§ **Provided passage**

Board of Ed. of Westside Community Schools (Dist. 66) v. Mergens

Justice Marshall,

with whom Justice Brennan joins, concurring in the judgment.

I agree with the majority that “noncurriculum” must be construed broadly to “prohibit schools from discriminating on the basis of the content of a student group’s speech.” Ante, at 241. As the majority demonstrates, such a construction “is consistent with Congress’ intent to provide a low threshold for triggering the Act’s requirements.” Ante, at 240. In addition, to the extent that Congress intended the Act to track this Court’s free speech jurisprudence, as the dissent argues, post, at 279, n. 10, the majority’s construction is faithful to our commitment to nondiscriminatory access to open fora in public schools. Widmar v. Vincent, 454 U. S. 263, 267 (1981). When a school allows student-initiated clubs not directly tied to the school’s curriculum to use school facilities, it has “created a forum generally open to student groups” and is therefore constitutionally prohibited from enforcing a “content-based exclusion” of other student speech. Id., at 277. In this respect, the Act as construed by the majority simply codifies in statute what is already constitutionally mandated: schools may not discriminate among student-initiated groups that seek access to school facilities for expressive purposes not directly related to the school’s curriculum.

The Act’s low threshold for triggering equal access, however, raises serious Establishment Clause concerns where secondary-schools with fora that differ substantially from the forum in Widmar are required to grant access to student religious groups. Indeed, as applied in the present case, the Act mandates a religious group’s access to a forum that is dedicated to promoting fundamental values and citizenship as *263defined by the school. The Establishment Clause does not forbid the operation of the Act in such circumstances, but it does require schools to change their relationship to their fora so as to disassociate themselves effectively from religious clubs’ speech. Thus, although I agree with the plurality that the Act as applied to Westside could withstand Establishment Clause scrutiny, ante, at 247-253 (O’Connor, J., joined by Rehnquist, C. J., and White and Blackmun, JJ.), I write separately to emphasize the steps Westside must take to avoid appearing to endorse the Christian club’s goals. The plurality’s Establishment Clause analysis pays inadequate attention to the differences between this case and Widmar and dismisses too lightly the distinctive pressures created by Westside’s highly structured environment.

I

A

This case involves the intersection of two First Amendment guarantees—the Free Speech Clause and the Establishment Clause. We have long regarded free and open debate over matters of controversy as necessary to the functioning of our constitutional system. See, e. g., Police Dept. of Chicago v. Mosley, 408 U. S. 92, 95-96 ((1972) (“To permit the continued building of our politics and culture, and to assure self-fulfillment for each individual, our people are guaranteed the right to express any thought, free from government censorship”). That the Constitution requires toleration of speech over its suppression is no less true in our Nation’s schools. See Tinker v. Des Moines Independent Community School Dist., 393 U. S. 503, 512 (1969); Keyishian v. Board of Regents of Univ. of N. Y., 385 U. S. 589, 603 (1967); Hazelwood School Dist. v. Kuhlmeier, 484 U. S. 260, 280-281 (1988) (Brennan, J., dissenting).

§ **Assignment 1**
Output the rows word for word, from the first row through the line containing "toàn thông tin", with both ends included.

(Data pulled from a collection)
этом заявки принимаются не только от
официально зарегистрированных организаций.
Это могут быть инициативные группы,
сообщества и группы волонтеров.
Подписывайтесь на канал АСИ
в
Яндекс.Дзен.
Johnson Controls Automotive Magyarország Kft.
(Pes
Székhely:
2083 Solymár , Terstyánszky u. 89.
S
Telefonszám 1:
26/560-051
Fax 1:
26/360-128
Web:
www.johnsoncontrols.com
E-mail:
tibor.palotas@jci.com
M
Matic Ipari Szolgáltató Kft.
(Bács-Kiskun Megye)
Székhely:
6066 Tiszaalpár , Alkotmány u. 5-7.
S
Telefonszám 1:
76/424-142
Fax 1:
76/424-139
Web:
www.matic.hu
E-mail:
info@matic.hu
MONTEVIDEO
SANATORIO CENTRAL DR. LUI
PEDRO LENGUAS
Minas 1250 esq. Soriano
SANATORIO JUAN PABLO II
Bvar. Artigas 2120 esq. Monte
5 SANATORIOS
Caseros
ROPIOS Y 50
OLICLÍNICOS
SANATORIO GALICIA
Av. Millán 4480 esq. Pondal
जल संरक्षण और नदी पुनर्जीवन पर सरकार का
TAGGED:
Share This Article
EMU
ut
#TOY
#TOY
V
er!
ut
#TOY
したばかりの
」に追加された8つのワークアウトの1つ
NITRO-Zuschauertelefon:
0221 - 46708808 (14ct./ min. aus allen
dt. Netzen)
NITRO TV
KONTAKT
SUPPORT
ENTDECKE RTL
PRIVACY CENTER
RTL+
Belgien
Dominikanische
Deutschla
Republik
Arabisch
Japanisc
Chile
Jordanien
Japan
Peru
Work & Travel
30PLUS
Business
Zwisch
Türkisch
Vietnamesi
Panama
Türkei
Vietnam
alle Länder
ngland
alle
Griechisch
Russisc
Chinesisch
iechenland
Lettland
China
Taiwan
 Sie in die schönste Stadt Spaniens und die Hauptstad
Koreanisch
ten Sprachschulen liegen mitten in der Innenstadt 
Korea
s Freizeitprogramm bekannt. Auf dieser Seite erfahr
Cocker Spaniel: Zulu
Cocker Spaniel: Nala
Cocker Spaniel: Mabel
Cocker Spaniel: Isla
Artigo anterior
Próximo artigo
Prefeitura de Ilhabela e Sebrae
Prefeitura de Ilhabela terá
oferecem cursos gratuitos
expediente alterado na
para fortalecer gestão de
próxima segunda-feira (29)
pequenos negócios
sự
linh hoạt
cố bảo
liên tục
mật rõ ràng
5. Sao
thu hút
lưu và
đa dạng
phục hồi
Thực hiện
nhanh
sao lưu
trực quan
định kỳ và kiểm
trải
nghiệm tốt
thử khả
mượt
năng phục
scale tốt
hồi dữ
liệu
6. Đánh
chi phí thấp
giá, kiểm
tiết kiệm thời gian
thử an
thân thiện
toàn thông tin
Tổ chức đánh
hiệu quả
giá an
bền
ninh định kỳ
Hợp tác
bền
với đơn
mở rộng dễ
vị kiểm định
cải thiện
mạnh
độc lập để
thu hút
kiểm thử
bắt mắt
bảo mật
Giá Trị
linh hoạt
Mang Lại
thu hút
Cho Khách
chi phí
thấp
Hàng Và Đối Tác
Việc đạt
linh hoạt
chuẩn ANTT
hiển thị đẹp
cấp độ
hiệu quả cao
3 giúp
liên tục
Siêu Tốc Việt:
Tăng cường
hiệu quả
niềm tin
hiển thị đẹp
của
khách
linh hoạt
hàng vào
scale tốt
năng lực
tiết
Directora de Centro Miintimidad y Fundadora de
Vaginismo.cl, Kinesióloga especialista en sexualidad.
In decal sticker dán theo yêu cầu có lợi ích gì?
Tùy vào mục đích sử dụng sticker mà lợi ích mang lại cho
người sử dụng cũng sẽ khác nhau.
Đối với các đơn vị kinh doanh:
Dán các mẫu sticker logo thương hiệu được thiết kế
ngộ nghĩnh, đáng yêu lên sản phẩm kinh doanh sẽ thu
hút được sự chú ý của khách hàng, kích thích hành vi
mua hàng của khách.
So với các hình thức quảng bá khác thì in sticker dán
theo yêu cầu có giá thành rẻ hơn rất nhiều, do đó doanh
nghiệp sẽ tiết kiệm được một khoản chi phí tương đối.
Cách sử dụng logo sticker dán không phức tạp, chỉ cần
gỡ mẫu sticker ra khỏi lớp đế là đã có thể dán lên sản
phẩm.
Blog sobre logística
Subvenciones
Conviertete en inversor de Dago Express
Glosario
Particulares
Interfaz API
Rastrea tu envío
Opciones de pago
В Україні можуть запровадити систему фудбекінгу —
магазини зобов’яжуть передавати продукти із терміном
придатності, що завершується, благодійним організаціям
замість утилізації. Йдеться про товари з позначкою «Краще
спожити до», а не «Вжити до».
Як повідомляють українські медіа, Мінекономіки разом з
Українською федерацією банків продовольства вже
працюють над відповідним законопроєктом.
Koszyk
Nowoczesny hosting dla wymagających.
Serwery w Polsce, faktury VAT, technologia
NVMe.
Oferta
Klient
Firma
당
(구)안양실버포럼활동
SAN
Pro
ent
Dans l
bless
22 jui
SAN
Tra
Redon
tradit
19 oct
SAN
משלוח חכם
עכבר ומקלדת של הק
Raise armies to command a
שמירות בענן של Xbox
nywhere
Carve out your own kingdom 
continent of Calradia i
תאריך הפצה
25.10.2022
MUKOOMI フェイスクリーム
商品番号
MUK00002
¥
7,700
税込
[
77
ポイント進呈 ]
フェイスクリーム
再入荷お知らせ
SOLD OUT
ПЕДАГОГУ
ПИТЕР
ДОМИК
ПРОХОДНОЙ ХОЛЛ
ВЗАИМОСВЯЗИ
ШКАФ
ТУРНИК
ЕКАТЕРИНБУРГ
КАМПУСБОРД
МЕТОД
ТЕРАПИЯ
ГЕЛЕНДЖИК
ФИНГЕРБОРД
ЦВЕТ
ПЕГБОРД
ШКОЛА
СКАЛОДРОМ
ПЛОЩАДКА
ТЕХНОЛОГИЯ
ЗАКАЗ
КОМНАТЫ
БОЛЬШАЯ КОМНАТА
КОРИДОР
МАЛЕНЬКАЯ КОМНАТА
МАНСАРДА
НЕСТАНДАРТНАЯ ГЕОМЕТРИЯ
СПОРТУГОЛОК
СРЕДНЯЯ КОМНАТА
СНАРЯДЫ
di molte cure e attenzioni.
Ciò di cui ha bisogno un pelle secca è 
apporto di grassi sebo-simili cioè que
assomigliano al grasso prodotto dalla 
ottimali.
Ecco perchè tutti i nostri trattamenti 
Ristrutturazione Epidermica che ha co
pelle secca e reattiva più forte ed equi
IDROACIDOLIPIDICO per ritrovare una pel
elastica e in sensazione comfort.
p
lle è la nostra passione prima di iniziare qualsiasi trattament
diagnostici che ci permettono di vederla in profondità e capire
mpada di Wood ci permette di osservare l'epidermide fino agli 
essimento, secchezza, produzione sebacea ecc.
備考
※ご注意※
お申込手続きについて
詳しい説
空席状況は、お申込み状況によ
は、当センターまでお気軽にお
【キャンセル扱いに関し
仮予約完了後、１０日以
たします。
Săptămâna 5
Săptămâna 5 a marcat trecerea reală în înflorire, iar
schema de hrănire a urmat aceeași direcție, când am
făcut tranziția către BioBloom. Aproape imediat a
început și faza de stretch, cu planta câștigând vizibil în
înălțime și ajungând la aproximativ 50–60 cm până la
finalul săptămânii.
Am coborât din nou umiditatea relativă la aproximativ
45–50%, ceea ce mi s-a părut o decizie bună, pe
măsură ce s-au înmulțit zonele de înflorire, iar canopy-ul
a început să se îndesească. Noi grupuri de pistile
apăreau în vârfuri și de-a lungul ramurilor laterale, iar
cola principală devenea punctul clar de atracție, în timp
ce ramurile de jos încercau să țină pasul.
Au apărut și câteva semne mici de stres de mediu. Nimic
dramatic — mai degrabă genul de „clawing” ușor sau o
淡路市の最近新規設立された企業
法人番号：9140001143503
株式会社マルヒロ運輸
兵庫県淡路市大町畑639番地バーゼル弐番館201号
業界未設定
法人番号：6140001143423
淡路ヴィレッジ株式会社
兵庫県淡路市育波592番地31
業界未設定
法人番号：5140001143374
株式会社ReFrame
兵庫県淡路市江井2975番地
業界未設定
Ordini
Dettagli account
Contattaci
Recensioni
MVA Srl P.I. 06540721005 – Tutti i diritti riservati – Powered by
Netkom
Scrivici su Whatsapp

§ **Assignment 2**
Translate this sentence from the concurring opinion into Spanish: "That the Constitution requires toleration of speech over its suppression is no less true in our Nation’s schools."

§ **Exercise result 1**
этом заявки принимаются не только от
официально зарегистрированных организаций.
Это могут быть инициативные группы,
сообщества и группы волонтеров.
Подписывайтесь на канал АСИ
в
Яндекс.Дзен.
Johnson Controls Automotive Magyarország Kft.
(Pes
Székhely:
2083 Solymár , Terstyánszky u. 89.
S
Telefonszám 1:
26/560-051
Fax 1:
26/360-128
Web:
www.johnsoncontrols.com
E-mail:
tibor.palotas@jci.com
M
Matic Ipari Szolgáltató Kft.
(Bács-Kiskun Megye)
Székhely:
6066 Tiszaalpár , Alkotmány u. 5-7.
S
Telefonszám 1:
76/424-142
Fax 1:
76/424-139
Web:
www.matic.hu
E-mail:
info@matic.hu
MONTEVIDEO
SANATORIO CENTRAL DR. LUI
PEDRO LENGUAS
Minas 1250 esq. Soriano
SANATORIO JUAN PABLO II
Bvar. Artigas 2120 esq. Monte
5 SANATORIOS
Caseros
ROPIOS Y 50
OLICLÍNICOS
SANATORIO GALICIA
Av. Millán 4480 esq. Pondal
जल संरक्षण और नदी पुनर्जीवन पर सरकार का
TAGGED:
Share This Article
EMU
ut
#TOY
#TOY
V
er!
ut
#TOY
したばかりの
」に追加された8つのワークアウトの1つ
NITRO-Zuschauertelefon:
0221 - 46708808 (14ct./ min. aus allen
dt. Netzen)
NITRO TV
KONTAKT
SUPPORT
ENTDECKE RTL
PRIVACY CENTER
RTL+
Belgien
Dominikanische
Deutschla
Republik
Arabisch
Japanisc
Chile
Jordanien
Japan
Peru
Work & Travel
30PLUS
Business
Zwisch
Türkisch
Vietnamesi
Panama
Türkei
Vietnam
alle Länder
ngland
alle
Griechisch
Russisc
Chinesisch
iechenland
Lettland
China
Taiwan
 Sie in die schönste Stadt Spaniens und die Hauptstad
Koreanisch
ten Sprachschulen liegen mitten in der Innenstadt 
Korea
s Freizeitprogramm bekannt. Auf dieser Seite erfahr
Cocker Spaniel: Zulu
Cocker Spaniel: Nala
Cocker Spaniel: Mabel
Cocker Spaniel: Isla
Artigo anterior
Próximo artigo
Prefeitura de Ilhabela e Sebrae
Prefeitura de Ilhabela terá
oferecem cursos gratuitos
expediente alterado na
para fortalecer gestão de
próxima segunda-feira (29)
pequenos negócios
sự
linh hoạt
cố bảo
liên tục
mật rõ ràng
5. Sao
thu hút
lưu và
đa dạng
phục hồi
Thực hiện
nhanh
sao lưu
trực quan
định kỳ và kiểm
trải
nghiệm tốt
thử khả
mượt
năng phục
scale tốt
hồi dữ
liệu
6. Đánh
chi phí thấp
giá, kiểm
tiết kiệm thời gian
thử an
thân thiện
toàn thông tin

§ **Exercise result 2**
Que la Constitución exija la tolerancia de la expresión en lugar de su supresión no es menos cierto en las escuelas de nuestra Nación.